▶ DATASET RECORDS:
►

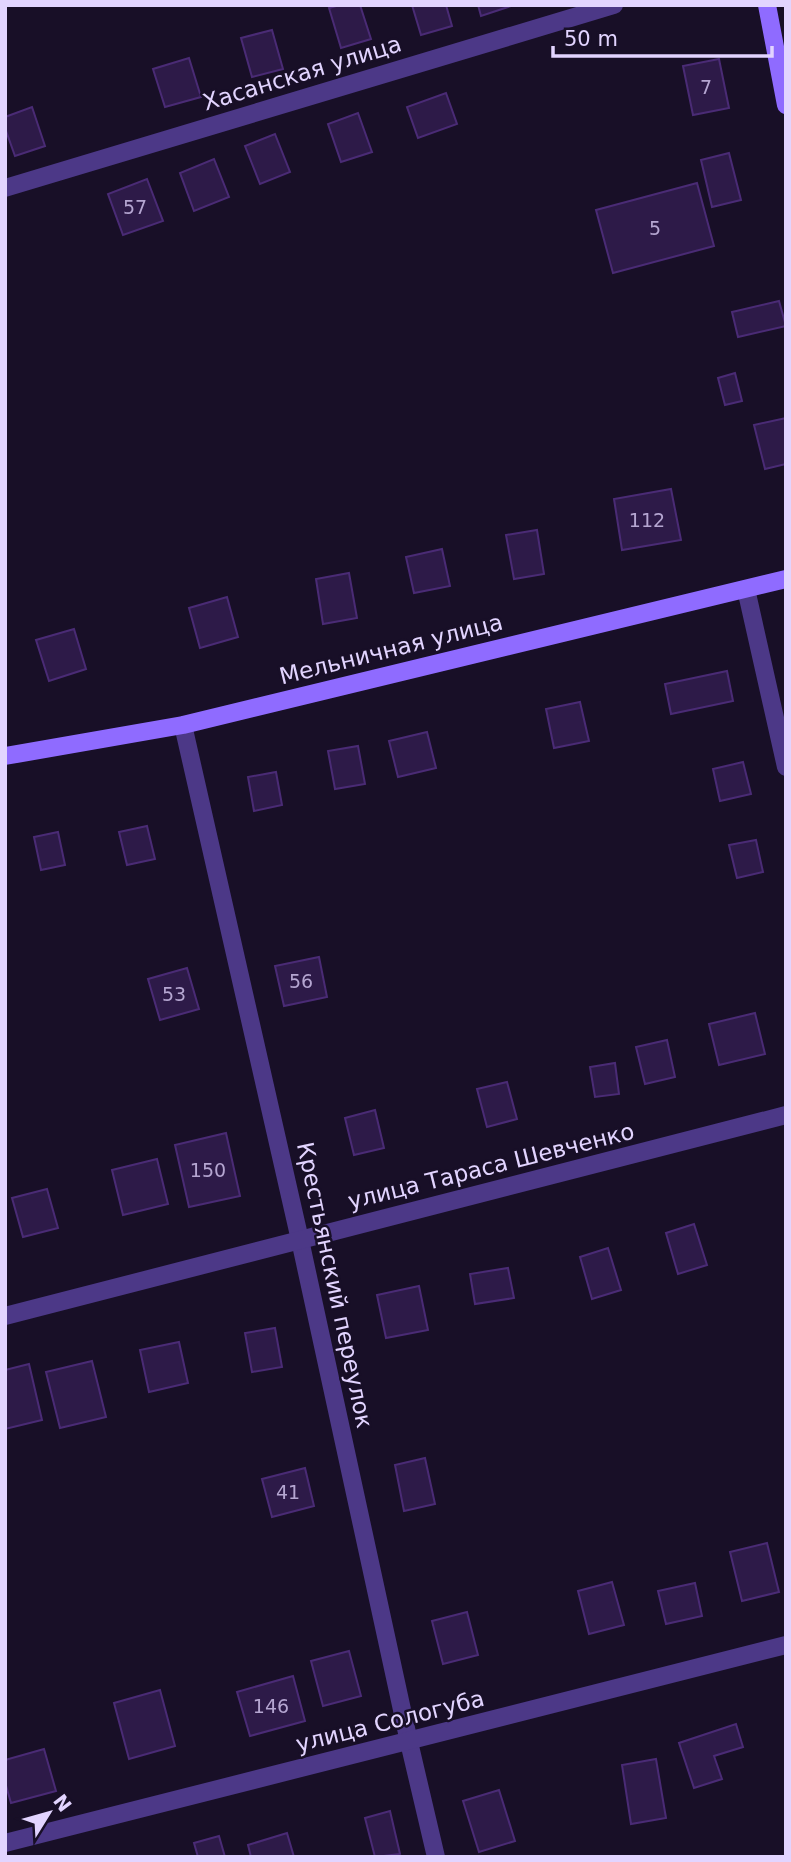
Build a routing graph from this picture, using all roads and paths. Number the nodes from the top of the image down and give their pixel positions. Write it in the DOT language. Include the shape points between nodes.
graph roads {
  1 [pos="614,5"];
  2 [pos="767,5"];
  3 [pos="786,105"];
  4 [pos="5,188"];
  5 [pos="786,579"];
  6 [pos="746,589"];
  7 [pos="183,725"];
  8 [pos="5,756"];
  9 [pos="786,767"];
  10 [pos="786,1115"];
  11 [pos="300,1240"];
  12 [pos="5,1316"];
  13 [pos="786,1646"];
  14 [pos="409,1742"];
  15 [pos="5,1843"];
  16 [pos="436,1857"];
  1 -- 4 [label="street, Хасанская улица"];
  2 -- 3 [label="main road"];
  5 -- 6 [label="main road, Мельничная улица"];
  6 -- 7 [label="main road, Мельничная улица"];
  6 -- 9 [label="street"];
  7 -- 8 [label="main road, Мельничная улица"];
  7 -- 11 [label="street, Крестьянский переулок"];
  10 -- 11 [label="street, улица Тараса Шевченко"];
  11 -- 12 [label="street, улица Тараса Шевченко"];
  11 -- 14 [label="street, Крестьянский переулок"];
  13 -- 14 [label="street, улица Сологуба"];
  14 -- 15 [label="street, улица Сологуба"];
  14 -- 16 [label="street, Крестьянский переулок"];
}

◄

▶ TASK DETAILS:
Nothing but the text of the listing should be set down, exactly, with the pictures left behind.

▶ RESPONSE BOX:
Build a routing graph from this picture, using all roads and paths. Number the nodes from the top of the image down and give their pixel positions. Write it in the DOT language. Include the shape points between nodes.
graph roads {
  1 [pos="614,5"];
  2 [pos="767,5"];
  3 [pos="786,105"];
  4 [pos="5,188"];
  5 [pos="786,579"];
  6 [pos="746,589"];
  7 [pos="183,725"];
  8 [pos="5,756"];
  9 [pos="786,767"];
  10 [pos="786,1115"];
  11 [pos="300,1240"];
  12 [pos="5,1316"];
  13 [pos="786,1646"];
  14 [pos="409,1742"];
  15 [pos="5,1843"];
  16 [pos="436,1857"];
  1 -- 4 [label="street, Хасанская улица"];
  2 -- 3 [label="main road"];
  5 -- 6 [label="main road, Мельничная улица"];
  6 -- 7 [label="main road, Мельничная улица"];
  6 -- 9 [label="street"];
  7 -- 8 [label="main road, Мельничная улица"];
  7 -- 11 [label="street, Крестьянский переулок"];
  10 -- 11 [label="street, улица Тараса Шевченко"];
  11 -- 12 [label="street, улица Тараса Шевченко"];
  11 -- 14 [label="street, Крестьянский переулок"];
  13 -- 14 [label="street, улица Сологуба"];
  14 -- 15 [label="street, улица Сологуба"];
  14 -- 16 [label="street, Крестьянский переулок"];
}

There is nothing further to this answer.